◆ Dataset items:
_____
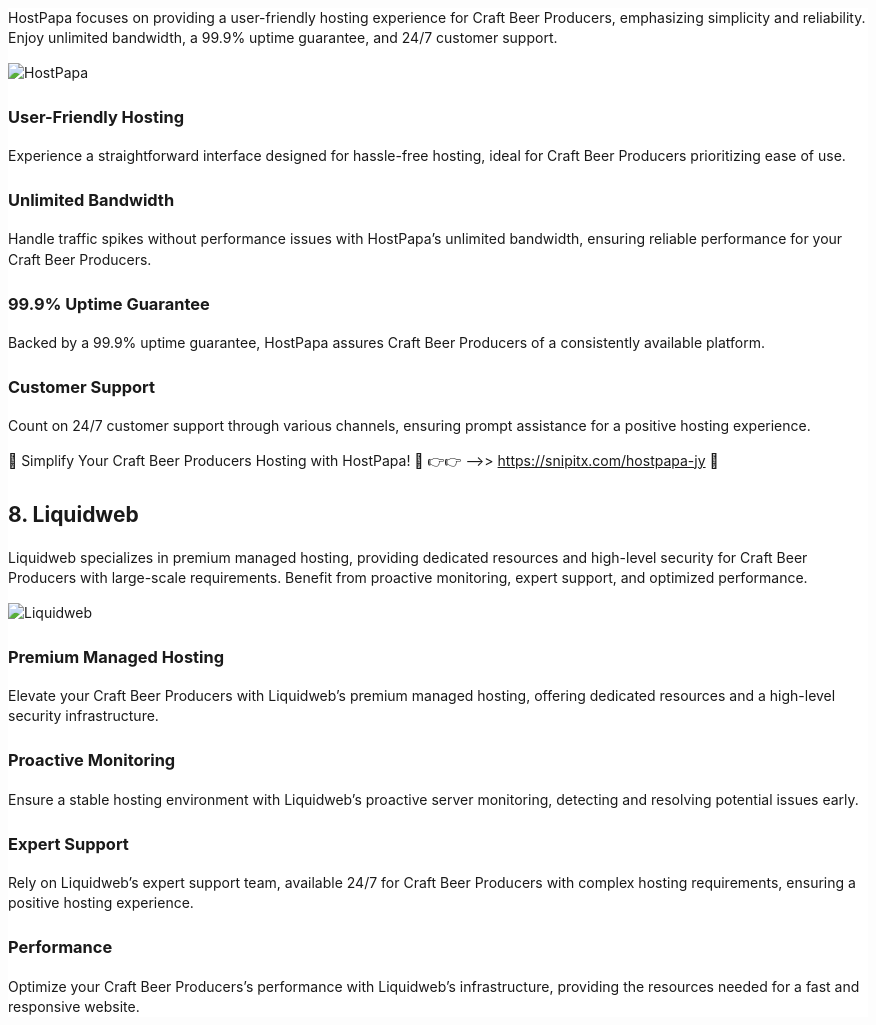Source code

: HostPapa focuses on providing a user-friendly hosting experience for Craft Beer Producers, emphasizing simplicity and reliability. Enjoy unlimited bandwidth, a 99.9% uptime guarantee, and 24/7 customer support.

![HostPapa](https://i.imgur.com/ouDTkvl.jpeg "HostPapa Hosting")

### User-Friendly Hosting
Experience a straightforward interface designed for hassle-free hosting, ideal for Craft Beer Producers prioritizing ease of use.

### Unlimited Bandwidth
Handle traffic spikes without performance issues with HostPapa’s unlimited bandwidth, ensuring reliable performance for your Craft Beer Producers.

### 99.9% Uptime Guarantee
Backed by a 99.9% uptime guarantee, HostPapa assures Craft Beer Producers of a consistently available platform.

### Customer Support
Count on 24/7 customer support through various channels, ensuring prompt assistance for a positive hosting experience.

🌈 Simplify Your Craft Beer Producers Hosting with HostPapa! 🚀
👉👉 -->> https://snipitx.com/hostpapa-jy 🚀

## 8. Liquidweb

Liquidweb specializes in premium managed hosting, providing dedicated resources and high-level security for Craft Beer Producers with large-scale requirements. Benefit from proactive monitoring, expert support, and optimized performance.

![Liquidweb](https://i.imgur.com/4IvT9SC.jpeg "Liquidweb Hosting")

### Premium Managed Hosting
Elevate your Craft Beer Producers with Liquidweb’s premium managed hosting, offering dedicated resources and a high-level security infrastructure.

### Proactive Monitoring
Ensure a stable hosting environment with Liquidweb’s proactive server monitoring, detecting and resolving potential issues early.

### Expert Support
Rely on Liquidweb’s expert support team, available 24/7 for Craft Beer Producers with complex hosting requirements, ensuring a positive hosting experience.

### Performance
Optimize your Craft Beer Producers’s performance with Liquidweb’s infrastructure, providing the resources needed for a fast and responsive website.
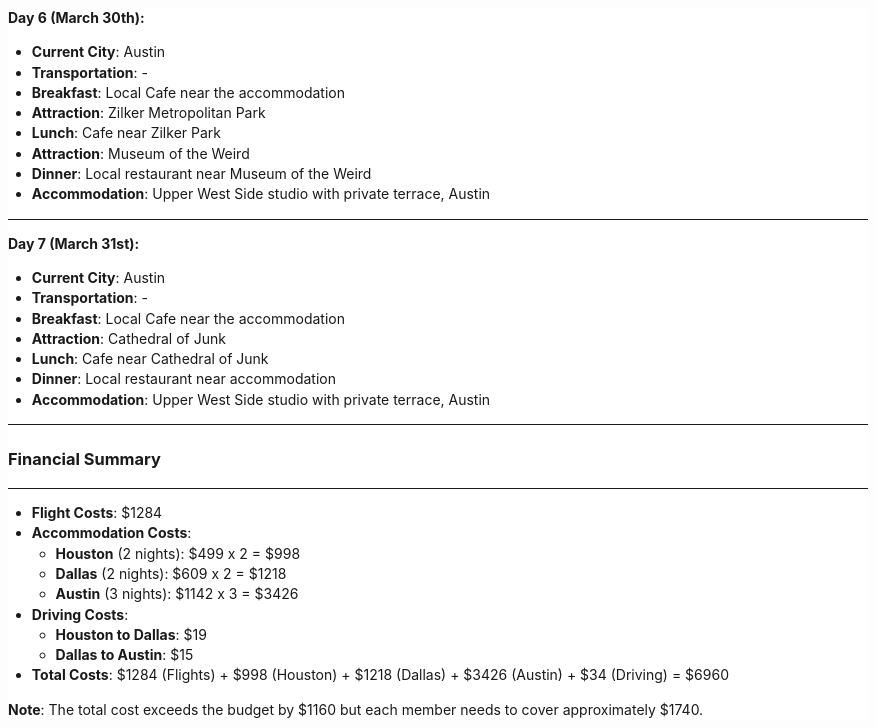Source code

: 
**Day 6 (March 30th):**
- **Current City**: Austin
- **Transportation**: - 
- **Breakfast**: Local Cafe near the accommodation
- **Attraction**: Zilker Metropolitan Park
- **Lunch**: Cafe near Zilker Park
- **Attraction**: Museum of the Weird
- **Dinner**: Local restaurant near Museum of the Weird
- **Accommodation**: Upper West Side studio with private terrace, Austin

---

**Day 7 (March 31st):**
- **Current City**: Austin
- **Transportation**: - 
- **Breakfast**: Local Cafe near the accommodation
- **Attraction**: Cathedral of Junk
- **Lunch**: Cafe near Cathedral of Junk
- **Dinner**: Local restaurant near accommodation
- **Accommodation**: Upper West Side studio with private terrace, Austin

---

### Financial Summary

---

- **Flight Costs**: $1284
- **Accommodation Costs**:
  - **Houston** (2 nights): $499 x 2 = $998
  - **Dallas** (2 nights): $609 x 2 = $1218
  - **Austin** (3 nights): $1142 x 3 = $3426
- **Driving Costs**:
  - **Houston to Dallas**: $19
  - **Dallas to Austin**: $15
- **Total Costs**: $1284 (Flights) + $998 (Houston) + $1218 (Dallas) + $3426 (Austin) + $34 (Driving) = $6960

**Note**: The total cost exceeds the budget by $1160 but each member needs to cover approximately $1740.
_____
◆ Assigned task:
Copy out every entry exactly as written, but not the pictures.

◆ Answer area:
Source code

: HostPapa focuses on providing a user-friendly hosting experience for Craft Beer Producers, emphasizing simplicity and reliability. Enjoy unlimited bandwidth, a 99.9% uptime guarantee, and 24/7 customer support.

![HostPapa](https://i.imgur.com/ouDTkvl.jpeg "HostPapa Hosting")

### User-Friendly Hosting
Experience a straightforward interface designed for hassle-free hosting, ideal for Craft Beer Producers prioritizing ease of use.

### Unlimited Bandwidth
Handle traffic spikes without performance issues with HostPapa’s unlimited bandwidth, ensuring reliable performance for your Craft Beer Producers.

### 99.9% Uptime Guarantee
Backed by a 99.9% uptime guarantee, HostPapa assures Craft Beer Producers of a consistently available platform.

### Customer Support
Count on 24/7 customer support through various channels, ensuring prompt assistance for a positive hosting experience.

🌈 Simplify Your Craft Beer Producers Hosting with HostPapa! 🚀
👉👉 -->> https://snipitx.com/hostpapa-jy 🚀

## 8. Liquidweb

Liquidweb specializes in premium managed hosting, providing dedicated resources and high-level security for Craft Beer Producers with large-scale requirements. Benefit from proactive monitoring, expert support, and optimized performance.

![Liquidweb](https://i.imgur.com/4IvT9SC.jpeg "Liquidweb Hosting")

### Premium Managed Hosting
Elevate your Craft Beer Producers with Liquidweb’s premium managed hosting, offering dedicated resources and a high-level security infrastructure.

### Proactive Monitoring
Ensure a stable hosting environment with Liquidweb’s proactive server monitoring, detecting and resolving potential issues early.

### Expert Support
Rely on Liquidweb’s expert support team, available 24/7 for Craft Beer Producers with complex hosting requirements, ensuring a positive hosting experience.

### Performance
Optimize your Craft Beer Producers’s performance with Liquidweb’s infrastructure, providing the resources needed for a fast and responsive website.
Source code

: 
**Day 6 (March 30th):**
- **Current City**: Austin
- **Transportation**: - 
- **Breakfast**: Local Cafe near the accommodation
- **Attraction**: Zilker Metropolitan Park
- **Lunch**: Cafe near Zilker Park
- **Attraction**: Museum of the Weird
- **Dinner**: Local restaurant near Museum of the Weird
- **Accommodation**: Upper West Side studio with private terrace, Austin

---

**Day 7 (March 31st):**
- **Current City**: Austin
- **Transportation**: - 
- **Breakfast**: Local Cafe near the accommodation
- **Attraction**: Cathedral of Junk
- **Lunch**: Cafe near Cathedral of Junk
- **Dinner**: Local restaurant near accommodation
- **Accommodation**: Upper West Side studio with private terrace, Austin

---

### Financial Summary

---

- **Flight Costs**: $1284
- **Accommodation Costs**:
  - **Houston** (2 nights): $499 x 2 = $998
  - **Dallas** (2 nights): $609 x 2 = $1218
  - **Austin** (3 nights): $1142 x 3 = $3426
- **Driving Costs**:
  - **Houston to Dallas**: $19
  - **Dallas to Austin**: $15
- **Total Costs**: $1284 (Flights) + $998 (Houston) + $1218 (Dallas) + $3426 (Austin) + $34 (Driving) = $6960

**Note**: The total cost exceeds the budget by $1160 but each member needs to cover approximately $1740.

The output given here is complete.